Millennials, the generation who are known for their actively progressive, narcissistic, conscious identifying global citizenship, compassionate, liberal, and adventurous characteristics, are not only making a difference in society but recreating the rules to the dating game and the dynamics of what it means to be in a relationship.
Identifying as a millennial myself, I was born in the middle of the generation’s spectrum, 1989. My almost 29 years of existence has taught me a lot about dating in the last decade. It is not what my Generation X parents, the media, or young adult books prepared me for, and definitely not my Baby Booming grandparents way of falling in love.
While dating as a millennial, there are many titles a person can fall under, and it is safe for me to say, “I have been most of them.”
If you are wondering about some of these titles the list follows:
Friend with Benefits
Being labeled as some of these titles were upsetting, but thanks to the practice of self-care and love, I now look back on past relationships as stepping stones to the wife I have become. I am not saying the titles will lead you to become someone’s wife because to be a wife you have to want it; it is similar to the law of attraction, and that will be a different blog post.
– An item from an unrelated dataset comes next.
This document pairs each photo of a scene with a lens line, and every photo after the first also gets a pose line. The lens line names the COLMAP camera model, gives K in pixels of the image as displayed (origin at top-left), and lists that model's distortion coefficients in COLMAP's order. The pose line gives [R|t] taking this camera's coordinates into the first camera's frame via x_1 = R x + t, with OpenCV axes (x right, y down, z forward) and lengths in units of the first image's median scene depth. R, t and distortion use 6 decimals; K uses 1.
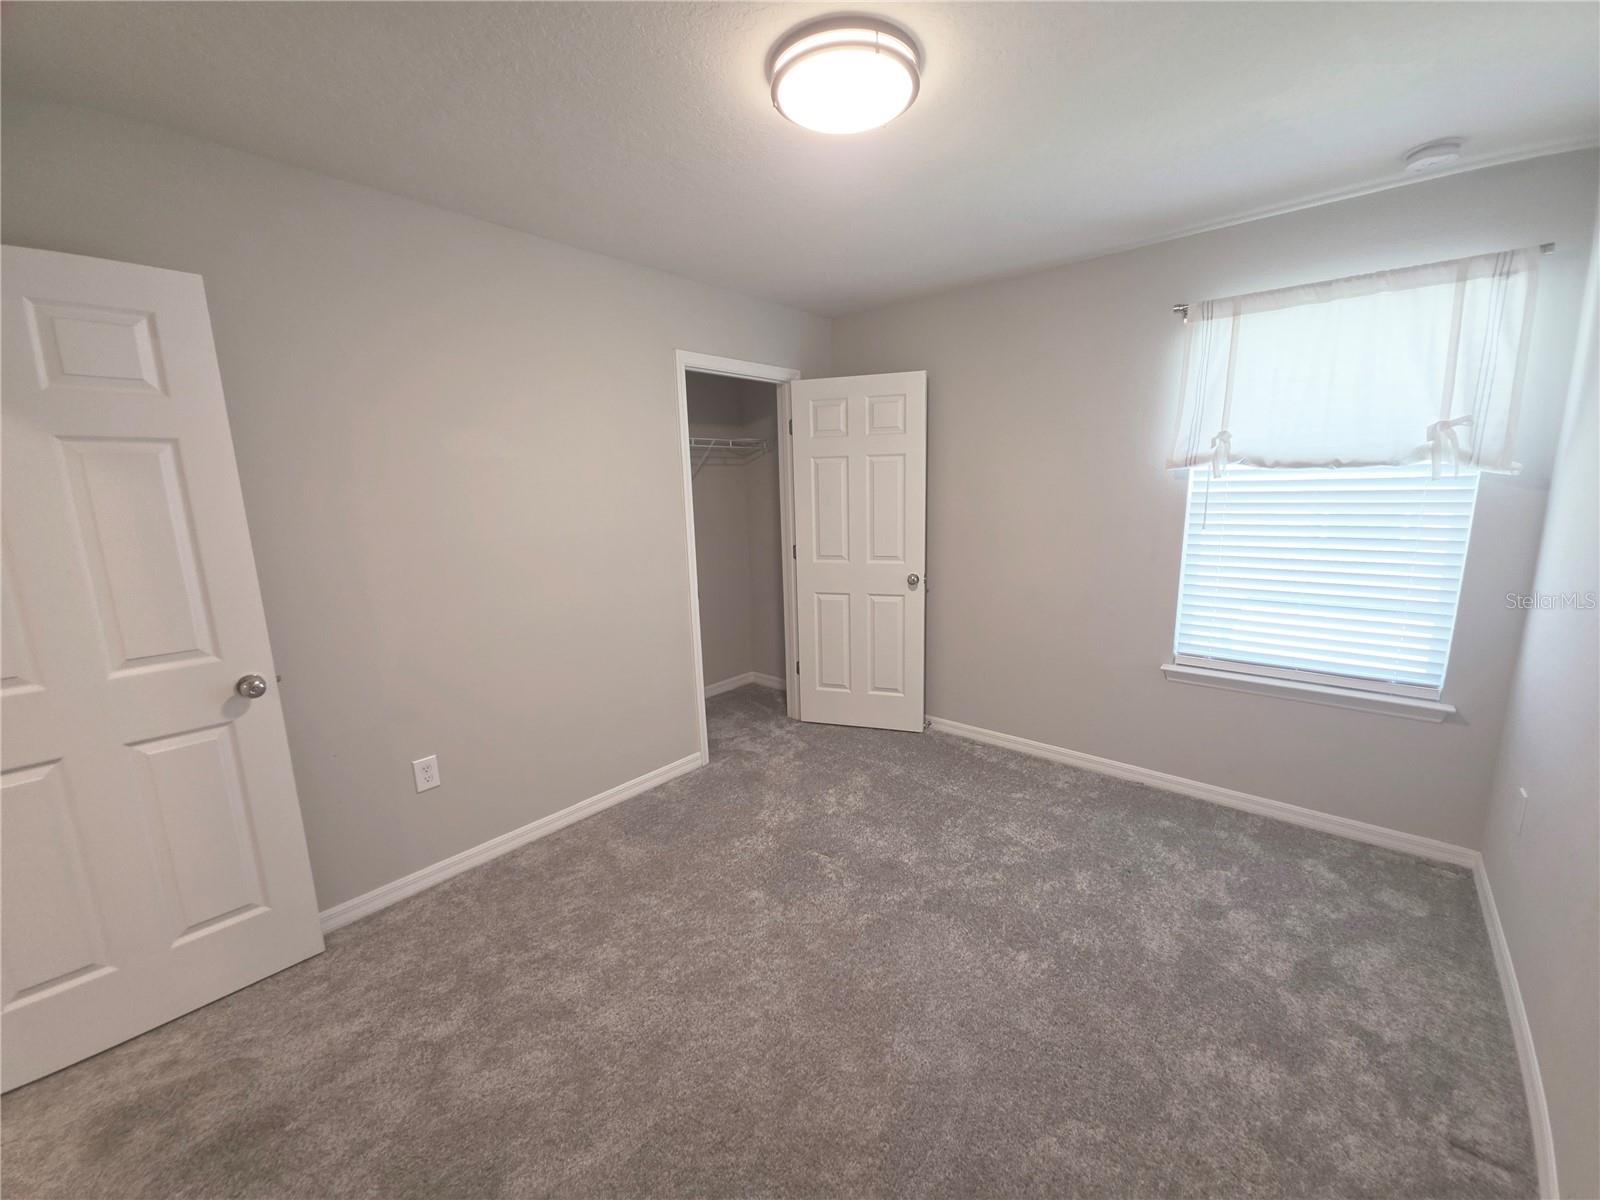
lens RADIAL K [[638.9, 0, 801.8], [0, 638.9, 598.5], [0, 0, 1]] dist [0.002374, -0.000643]
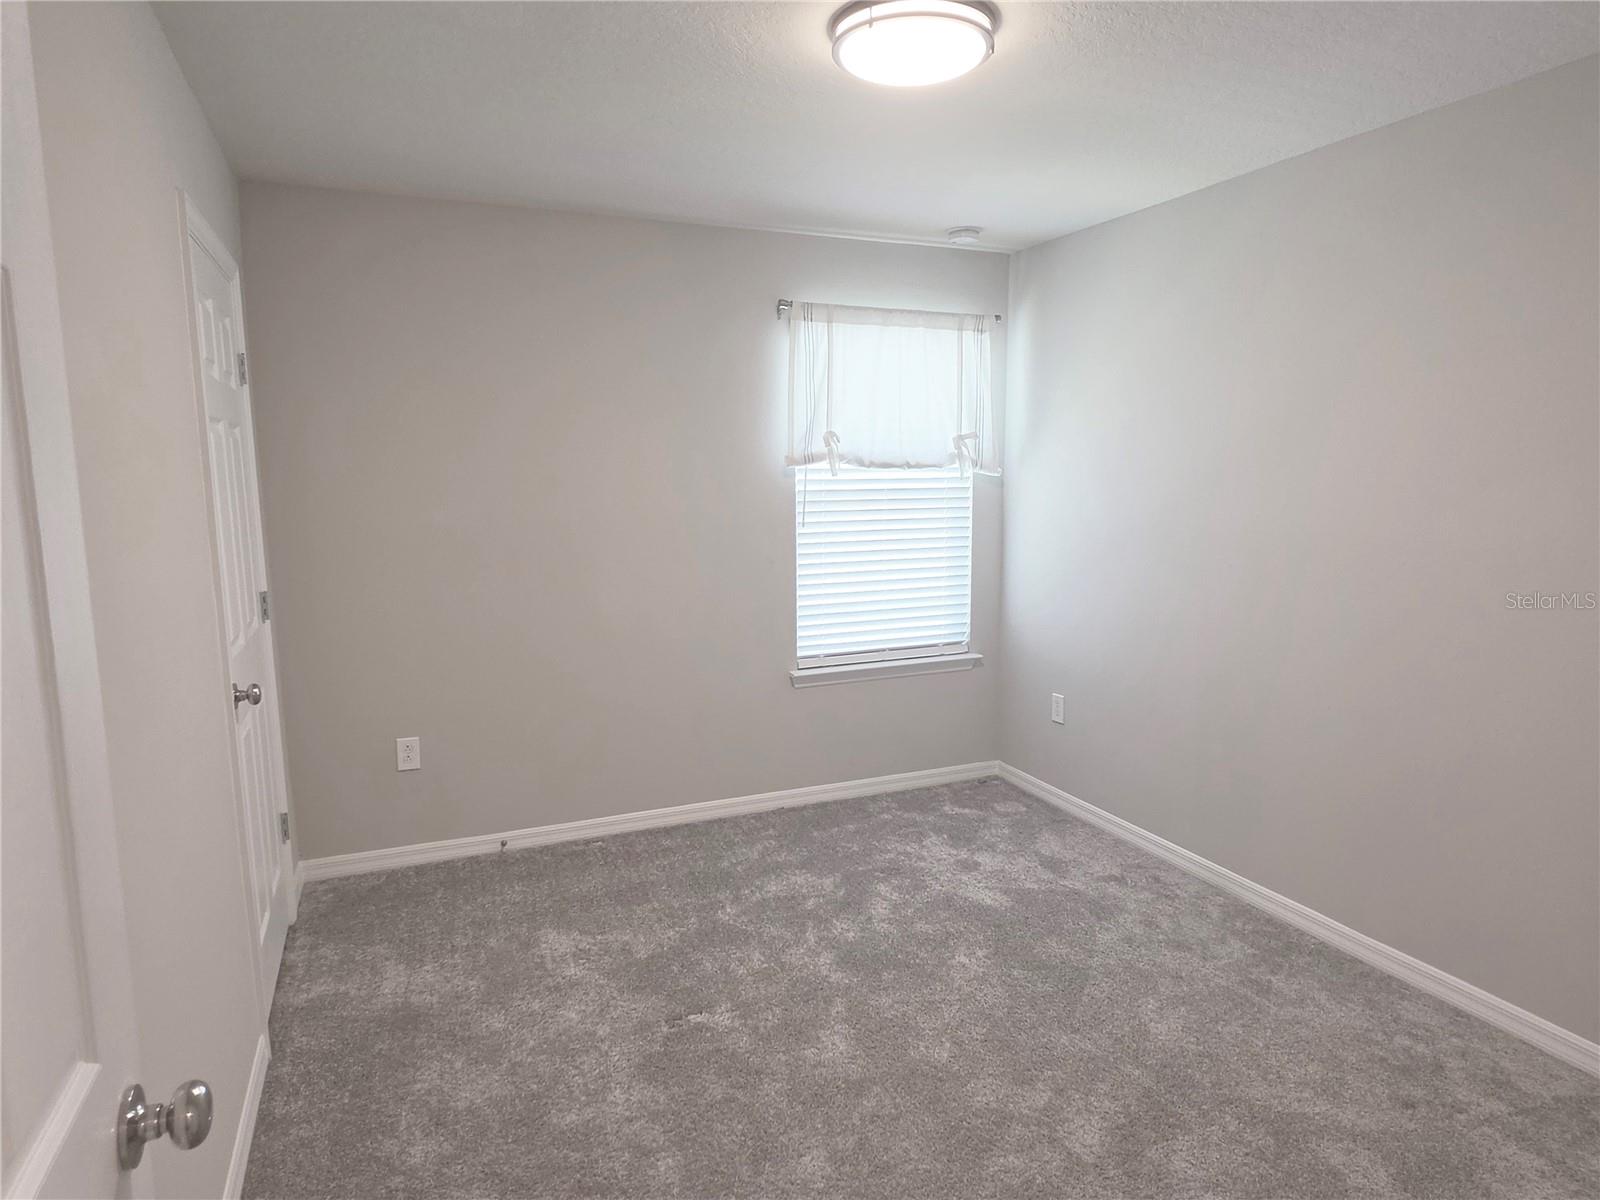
lens RADIAL K [[1001.4, 0, 797.7], [0, 1001.4, 600.0], [0, 0, 1]] dist [0.031672, 0.000354]
pose [[0.438616, -0.101563, 0.892917, -0.915533], [0.158548, 0.986753, 0.034354, -0.063026], [-0.884578, 0.126502, 0.448909, 0.390932]]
Now, you are probably wondering how are millennials recreating the dynamics of relationships, and the answer is easy: Millennials will NOT settle for less.
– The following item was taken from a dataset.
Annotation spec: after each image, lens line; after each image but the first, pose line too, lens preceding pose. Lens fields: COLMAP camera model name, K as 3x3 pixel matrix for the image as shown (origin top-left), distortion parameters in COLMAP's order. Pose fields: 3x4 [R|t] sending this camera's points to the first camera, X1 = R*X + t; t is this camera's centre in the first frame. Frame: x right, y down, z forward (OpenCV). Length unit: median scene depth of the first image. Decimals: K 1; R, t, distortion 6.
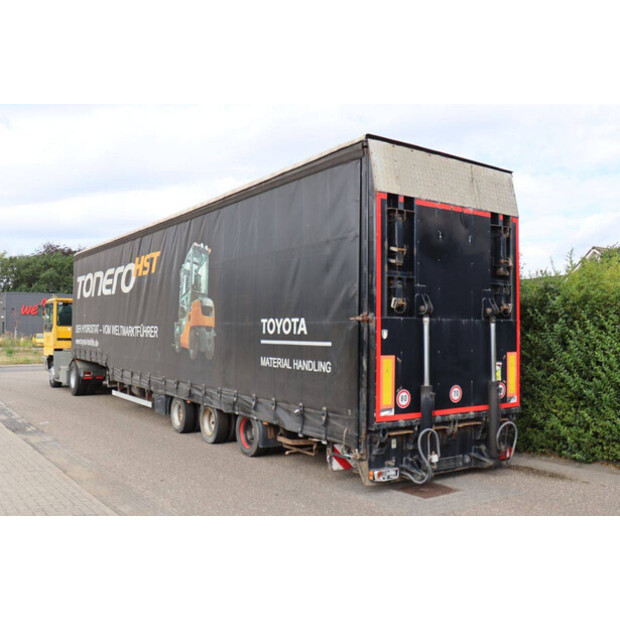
lens RADIAL K [[620.7, 0, 310.1], [0, 620.7, 304.2], [0, 0, 1]] dist [-0.038277, 0.000000]
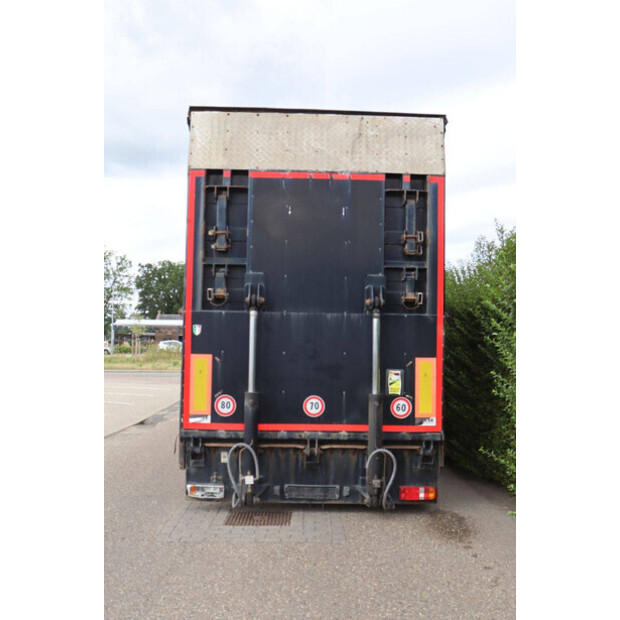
lens RADIAL K [[620.7, 0, 308.0], [0, 620.7, 313.1], [0, 0, 1]] dist [-0.038277, 0.000000]
pose [[0.826966, -0.014326, -0.562069, 0.706252], [0.010645, 0.999895, -0.009823, 0.033413], [0.562151, 0.002140, 0.827032, 0.344133]]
When people study millennials, they fail to realize or even implicate the fact that most millennials want what is best for them and those they love the most.
In the dating world, millennials are Capricorns, always on the hunt for something better, (something I adore since I am a Capricorn).
This doesn’t mean millennials are unable to settle, because lots of millennials are in happy long-term committed relationships, whether it is with one partner, several partners, or dating themselves.
As a millennial, the traditional rules of what makes a relationship healthy is slowly dwindling. Millenials are communicating more and seeing what worked for their parents may not work for them.
This newfound awareness helps millennials venture out, and find others who believe in the same ideas as they do when it comes to dating or being in a relationship. The beauty of this open-mindedness to dating is; nobody is meant to conform to a set of rules created by whomever to have a happily ever after.
While society has its way of trying to force people to adapt to a particular style of living, millennials are fighting back and recreating the concept of “LOVE” into an idea that welcomes everyone, no matter their sexual preference & orientation, gender identity, relationship status, or choice of relationship design ( monogamy or polyamory).
No one is left out of the playing field of dating & relationships, with millennials outnumbering previous generations and possibly future generations to come. It is only a matter of time before traditional standards of what defines a perhaps “healthy relationship,” will be redefined, so no one is excluded.
Now don’t get me wrong, millennials are not set out to change everything or erase foundations of previous structures. Most of us are here to add icing to the cake or challenge specific ideas, myths, or theories that no longer fit modern ideas or people.
The formal dating structure probably worked for previous generations, and some millennials probably agree with some of the basics. However, it doesn’t apply to all and that is where millennials come in to challenge those ideas.
The former structure may remain intact, but a more comprehensive definition might replace the original meaning of what is and isn’t a healthy relationship, due to the many types of relationships people may find themselves in.
For example, a person who is in a polyamorous relationship might follow some basic “healthy relationship tips,” but they will eventually have to create their own module for the sake of their sanity. Since polyamory is not a western-hemisphere idea; of what a healthy relationship stands for, most information searched will be formatted from a monogamous perception.
All of that information is good until relationships get a little more complicated.
For instance, two people may agree upon a partnership and create a situation that may not sit right with them because they believe other people aren’t doing the same thing, but it is exactly what they want.
As a result, their partnership may end due to information that has already been correlated based off of others relationships dictating what are the rights and wrongs of being a couple. The structure tends to make people forget couples can create their own set of rules in their relationship and forget the rest, as long as there is consent, happiness, and no abuse involved.
In conclusion, as long as the members of the relationship agree with what makes their particular relationship work, and nobody is getting hurt due to other people desires, then there shouldn’t be a set of rules to follow, or laws holding people back from love.